Task details -
Below are entries with pictures among them; reproduce exactly, and only, the lines from the one containing "Tot carbon kgCO2, fossil" down to the one containing "FISIOTERAPEUTA, 200: 280 -> 0", without the pictures.

Edit difference data
───
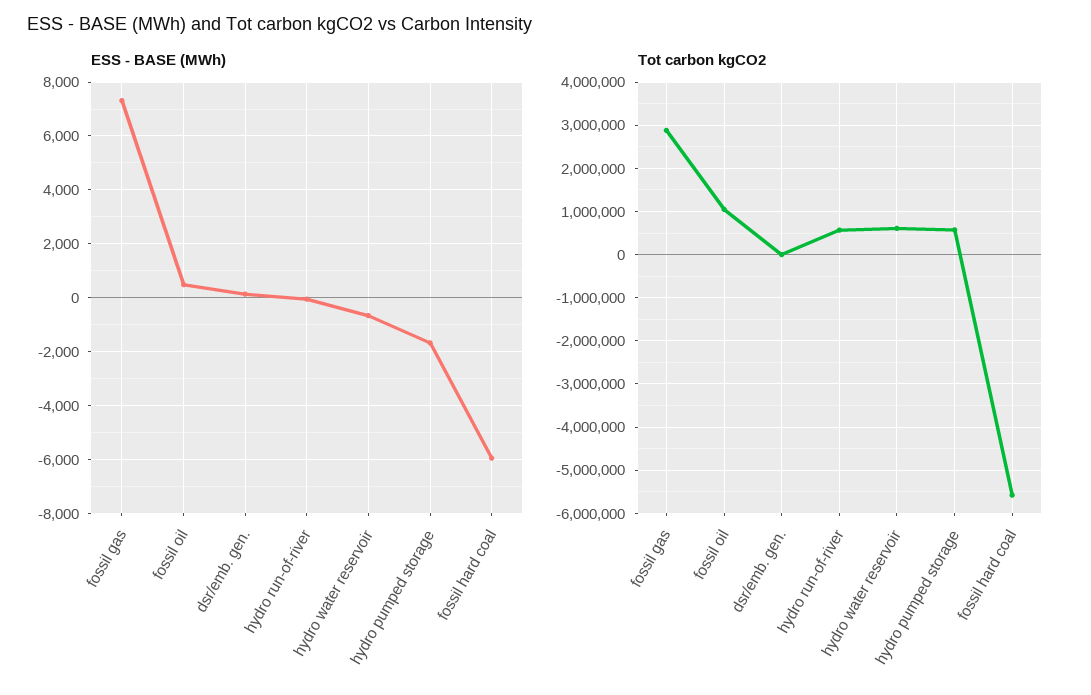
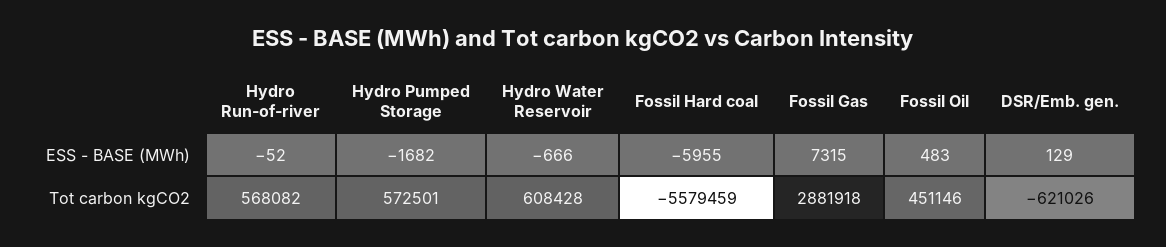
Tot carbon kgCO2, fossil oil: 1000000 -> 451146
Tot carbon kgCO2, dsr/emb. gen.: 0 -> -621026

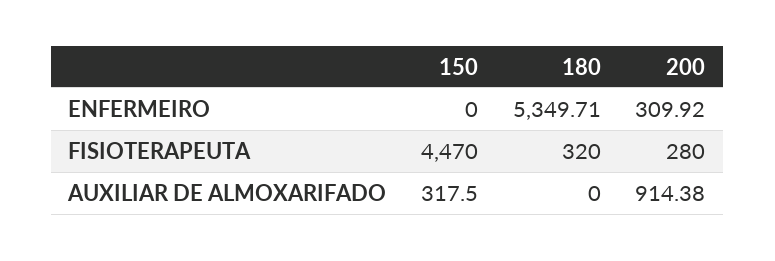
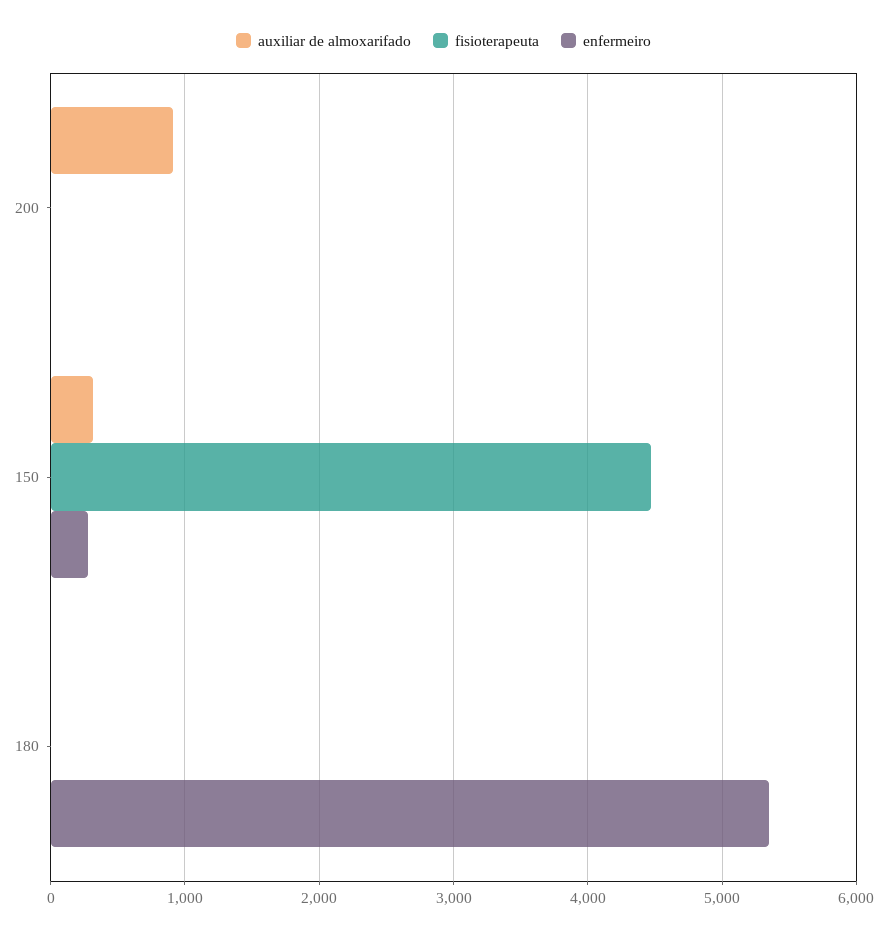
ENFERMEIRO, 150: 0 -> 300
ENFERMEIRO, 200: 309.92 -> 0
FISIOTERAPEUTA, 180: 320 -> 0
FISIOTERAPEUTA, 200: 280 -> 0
───
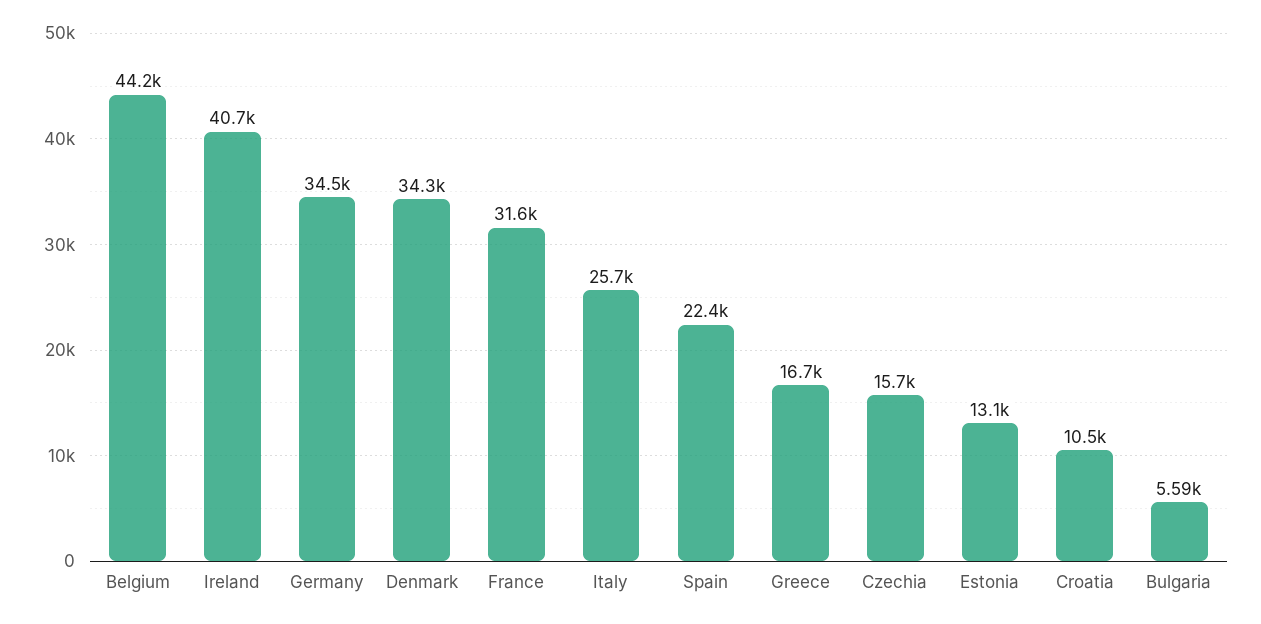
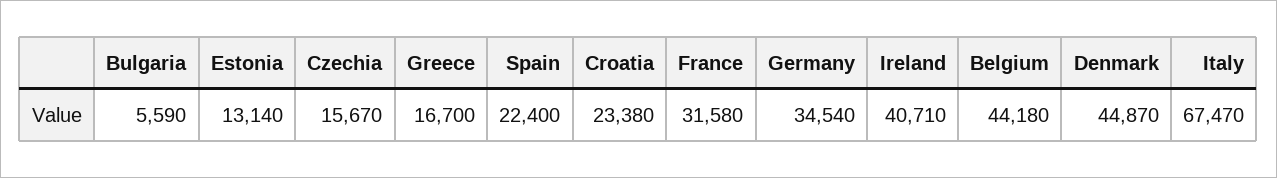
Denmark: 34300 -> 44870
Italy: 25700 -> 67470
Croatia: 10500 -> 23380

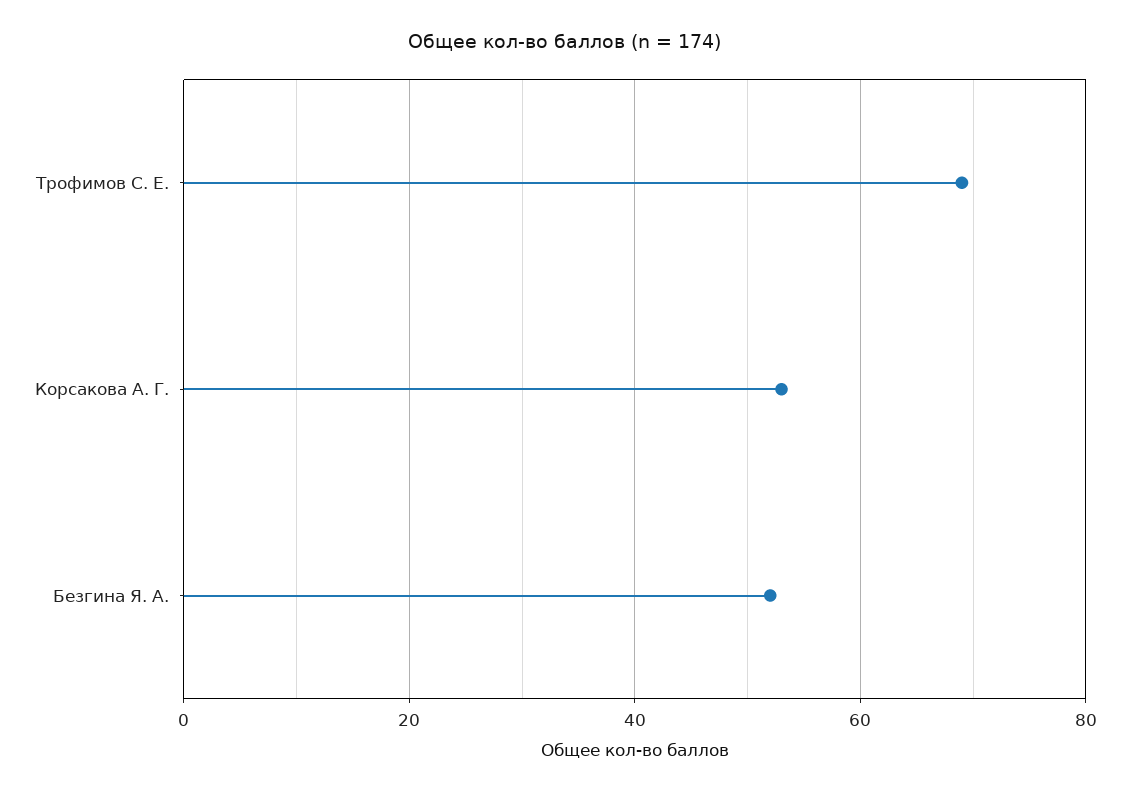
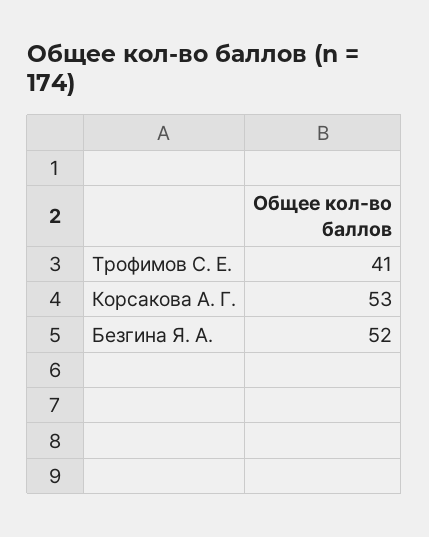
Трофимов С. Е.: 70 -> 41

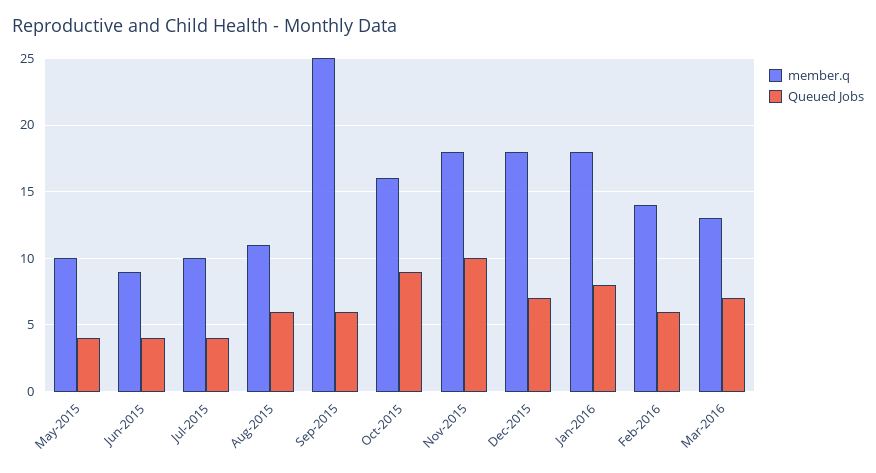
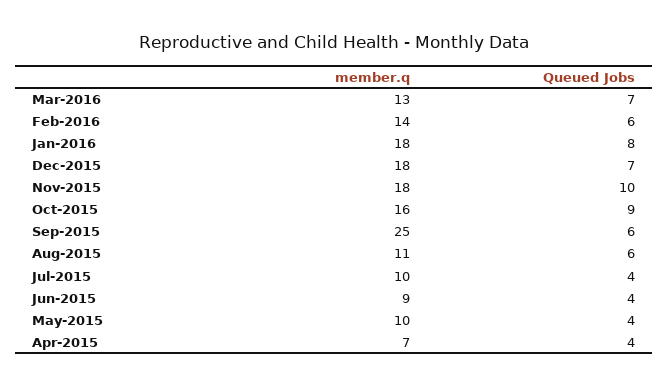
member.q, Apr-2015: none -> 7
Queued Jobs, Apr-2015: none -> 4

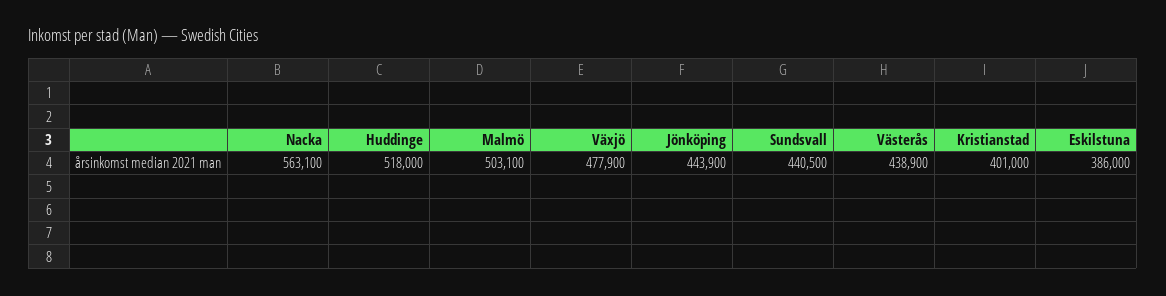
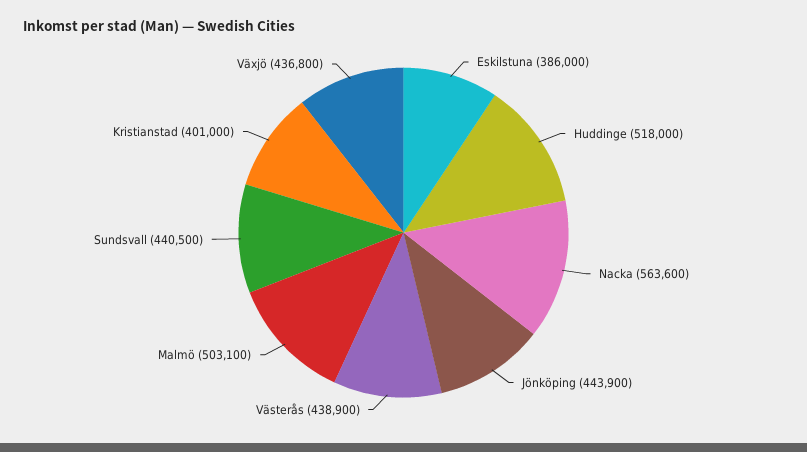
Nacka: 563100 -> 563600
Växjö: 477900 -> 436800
───
Result of this exercise -
Tot carbon kgCO2, fossil oil: 1000000 -> 451146
Tot carbon kgCO2, dsr/emb. gen.: 0 -> -621026

ENFERMEIRO, 150: 0 -> 300
ENFERMEIRO, 200: 309.92 -> 0
FISIOTERAPEUTA, 180: 320 -> 0
FISIOTERAPEUTA, 200: 280 -> 0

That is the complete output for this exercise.